Source data
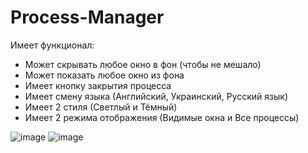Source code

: # Process-Manager

Имеет функционал:
* Может скрывать любое окно в фон (чтобы не мешало)
* Может показать любое окно из фона
* Имеет кнопку закрытия процесса
* Имеет смену языка (Английский, Украинский, Русский язык)
* Имеет 2 стиля (Светлый и Тёмный)
* Имеет 2 режима отображения (Видимые окна и Все процессы)

![image](https://github.com/user-attachments/assets/4e2b20bb-faaa-46d6-891b-d2a8398233ed)
![image](https://github.com/user-attachments/assets/38bb8d89-ef93-4092-a305-8a8921e18eff)
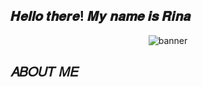 ## 𝑯𝒆𝒍𝒍𝒐 𝒕𝒉𝒆𝒓𝒆! 𝑴𝒚 𝒏𝒂𝒎𝒆 𝒊𝒔 𝑹𝒊𝒏𝒂
<p align="center">
  <img src="https://github.com/user-attachments/assets/fbcf9e4b-5a8c-4be3-8456-da7f80b1d1c0" alt="banner"/>
</p>

## 𝐴𝐵𝑂𝑈𝑇 𝑀𝐸



<!--!

**doll-exe/doll-exe** is a ✨ _special_ ✨ repository because its `README.md` (this file) appears on your GitHub profile.

Here are some ideas to get you started:

- 🔭 I’m currently working on ...
- 🌱 I’m currently learning ...
- 👯 I’m looking to collaborate on ...
- 🤔 I’m looking for help with ...
- 💬 Ask me about ...
- 📫 How to reach me: ...
- 😄 Pronouns: ...
- ⚡ Fun fact: ...
-->
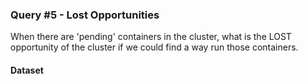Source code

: ### Query #5 - Lost Opportunities

When there are 'pending' containers in the cluster, what is the LOST opportunity of the cluster if we could find a way run those containers.

#### Dataset
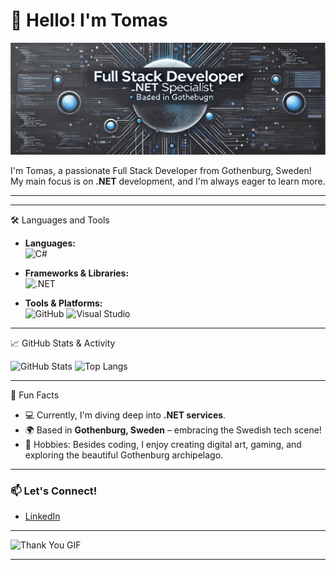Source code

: # 👋 Hello! I'm Tomas

![Profile Banner](https://raw.githubusercontent.com/TomasSteifo/TomasSteifo/refs/heads/main/Screenshot%202024-11-11%20at%2013.17.24.png)

I'm Tomas, a passionate Full Stack Developer from Gothenburg, Sweden! My main focus is on **.NET** development, and I'm always eager to learn more.

--- 


---
 🛠️ Languages and Tools

- **Languages:**  
  ![C#](https://img.icons8.com/color/48/000000/c-sharp-logo.png) 

- **Frameworks & Libraries:**  
  ![.NET](https://img.icons8.com/color/48/000000/net-framework.png) 

- **Tools & Platforms:**  
  ![GitHub](https://img.icons8.com/fluent/48/000000/github.png)
  ![Visual Studio](https://img.icons8.com/color/48/000000/visual-studio-2019.png)

---

📈 GitHub Stats & Activity

![GitHub Stats](https://github-readme-stats.vercel.app/api?username=TomasSteifo&show_icons=true&theme=radical)
![Top Langs](https://github-readme-stats.vercel.app/api/top-langs/?username=TomasSteifo&layout=compact&theme=radical)


---

🎉 Fun Facts

- 💻 Currently, I'm diving deep into **.NET services**.
- 🌍 Based in **Gothenburg, Sweden** – embracing the Swedish tech scene!
- 🎨 Hobbies: Besides coding, I enjoy creating digital art, gaming, and exploring the beautiful Gothenburg archipelago.

---

### 📫 Let's Connect!

- [LinkedIn](www.linkedin.com/in/tomassteifo)

---

![Thank You GIF](https://media.giphy.com/media/dzaUX7CAG0Ihi/giphy.gif) <!-- Replace with any other animated GIF you like -->

---
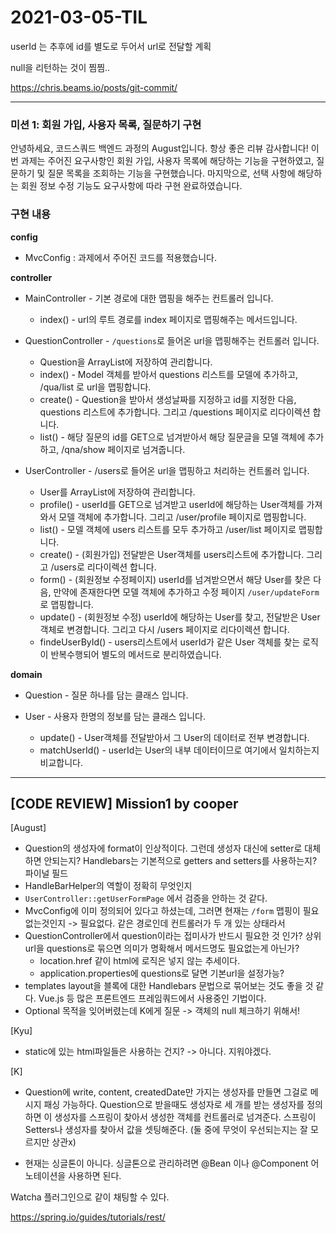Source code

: # 2021-03-05-TIL

userId 는 추후에 id를 별도로 두어서 url로 전달할 계획

null을 리턴하는 것이 찜찜..

https://chris.beams.io/posts/git-commit/

---

### 미션 1:  회원 가입, 사용자 목록, 질문하기 구현

안녕하세요, 코드스쿼드 백엔드 과정의 August입니다. 항상 좋은 리뷰 감사합니다! 이번 과제는 주어진 요구사항인 회원 가입, 사용자 목록에 해당하는 기능을 구현하였고, 질문하기 및 질문 목록을 조회하는 기능을 구현했습니다. 마지막으로, 선택 사항에 해당하는 회원 정보 수정 기능도 요구사항에 따라 구현 완료하였습니다.

### 구현 내용

**config**

- MvcConfig : 과제에서 주어진 코드를 적용했습니다.

**controller**

- MainController - 기본 경로에 대한 맵핑을 해주는 컨트롤러 입니다.
  - index() - url의 루트 경로를 index 페이지로 맵핑해주는 메서드입니다. 

- QuestionController - `/questions`로 들어온 url을 맵핑해주는 컨트롤러 입니다.
  - Question을 ArrayList에 저장하여 관리합니다.
  - index() - Model 객체를 받아서 questions 리스트를 모델에 추가하고, /qua/list 로 url을 맵핑합니다.
  - create() - Question을 받아서 생성날짜를 지정하고 id를 지정한 다음, questions 리스트에 추가합니다. 그리고 /questions 페이지로 리다이렉션 합니다.
  - list() - 해당 질문의 id를 GET으로 넘겨받아서 해당 질문글을 모델 객체에 추가하고, /qna/show 페이지로 넘겨줍니다.

- UserController - /users로 들어온 url을 맵핑하고 처리하는 컨트롤러 입니다.
  - User를 ArrayList에 저장하여 관리합니다.
  - profile() - userId를 GET으로 넘겨받고 userId에 해당하는 User객체를 가져와서 모델 객체에 추가합니다. 그리고 /user/profile 페이지로 맵핑합니다.
  - list() - 모델 객체에 users 리스트를 모두 추가하고 /user/list 페이지로 맵핑합니다.
  - create() - (회원가입) 전달받은 User객체를 users리스트에 추가합니다. 그리고 /users로 리다이렉션 합니다.
  - form() - (회원정보 수정페이지) userId를 넘겨받으면서 해당 User를 찾은 다음, 만약에 존재한다면 모델 객체에 추가하고 수정 페이지 `/user/updateForm` 로 맵핑합니다.
  - update() - (회원정보 수정) userId에 해당하는 User를 찾고, 전달받은 User객체로 변경합니다. 그리고 다시 /users 페이지로 리다이렉션 합니다.
  - findeUserById() - users리스트에서 userId가 같은 User 객체를 찾는 로직이 반복수행되어 별도의 메서드로 분리하였습니다.

**domain**

- Question - 질문 하나를 담는 클래스 입니다.

- User - 사용자 한명의 정보를 담는 클래스 입니다.
  - update() - User객체를 전달받아서 그 User의 데이터로 전부 변경합니다.
  - matchUserId() - userId는 User의 내부 데이터이므로 여기에서 일치하는지 비교합니다.

---

## [CODE REVIEW] Mission1 by cooper

[August]

- Question의 생성자에 format이 인상적이다. 그런데 생성자 대신에 setter로 대체하면 안되는지? Handlebars는 기본적으로 getters and setters를 사용하는지? 파이널 필드
- HandleBarHelper의 역할이 정확히 무엇인지
- `UserController::getUserFormPage` 에서 검증을 안하는 것 같다.
- MvcConfig에 이미 정의되어 있다고 하셨는데, 그러면 현재는 `/form` 맵핑이 필요없는것인지 -> 필요없다. 같은 경로인데 컨트롤러가 두 개 있는 상태라서
- QuestionController에서 question이라는 접미사가 반드시 필요한 것 인가? 상위 url을 questions로 묶으면 의미가 명확해서 메서드명도 필요없는게 아닌가?
  - location.href 같이 html에 로직은 넣지 않는 추세이다.
  - application.properties에 questions로 달면 기본url을 설정가능?
- templates layout을 블록에 대한 Handlebars 문법으로 묶어보는 것도 좋을 것 같다. Vue.js 등 많은 프론트엔드 프레임쿼드에서 사용중인 기법이다.
- Optional 목적을 잊어버렸는데 K에게 질문 -> 객체의 null 체크하기 위해서!

[Kyu]

- static에 있는 html파일들은 사용하는 건지? -> 아니다. 지워야겠다.

[K]

- Question에 write, content, createdDate만 가지는 생성자를 만들면 그걸로 메시지 패싱 가능하다. Question으로 받을때도 생성자로 세 개를 받는 생성자를 정의하면 이 생성자를 스프링이 찾아서 생성한 객체를 컨트롤러로 넘겨준다. 스프링이 Setters나 생성자를 찾아서 값을 셋팅해준다. (둘 중에 무엇이 우선되는지는 잘 모르지만 상관x)

- 현재는 싱글톤이 아니다. 싱글톤으로 관리하려면 @Bean 이나 @Component 어노테이션을 사용하면 된다.

Watcha 플러그인으로 같이 채팅할 수 있다.

https://spring.io/guides/tutorials/rest/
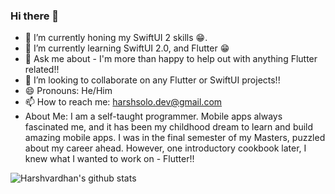 ### Hi there 👋

<!--
**harshbsv/harshbsv** is a ✨ _special_ ✨ repository because its `README.md` (this file) appears on your GitHub profile.

Here are some ideas to get you started:

- 🔭 I’m currently working on ...
- 🌱 I’m currently learning ...
- 👯 I’m looking to collaborate on ...
- 🤔 I’m looking for help with ...
- 💬 Ask me about ...
- 📫 How to reach me: ...
- 😄 Pronouns: ...
- ⚡ Fun fact: ...
-->
<!-- If you've collaborated/worked with me, or liked my services, you can 
[Buy me a Coffee!](buymeacoffee.com/harshbsv) -->


- 🔭 I’m currently honing my SwiftUI 2 skills 😁.
- 🌱 I’m currently learning SwiftUI 2.0, and Flutter 😁
- 💬 Ask me about - I'm more than happy to help out with anything Flutter related!!
- 👯 I’m looking to collaborate on any Flutter or SwiftUI projects!!
- 😄 Pronouns: He/Him
- 📫 How to reach me: harshsolo.dev@gmail.com
- About Me: I am a self-taught programmer. Mobile apps always fascinated me, and it has been my childhood dream to learn and build amazing mobile apps. I was in the final semester of my Masters, puzzled about my career ahead. However, one introductory cookbook later, I knew what I wanted to work on - Flutter!!

![Harshvardhan's github stats](https://github-readme-stats.vercel.app/api?username=harshbsv)
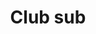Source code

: ---
title: "Club sub"
description: 'Loaded with bacon & chicken, garnished with mayo'
price_s: "8.50"
price_l: "11"
price_lg: ""
weight: "4"
---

» **Work order**
Which lines of the records above contain the word "любое"? Show each of them.

» **Solution to the exercise**
* Может скрывать любое окно в фон (чтобы не мешало)
* Может показать любое окно из фона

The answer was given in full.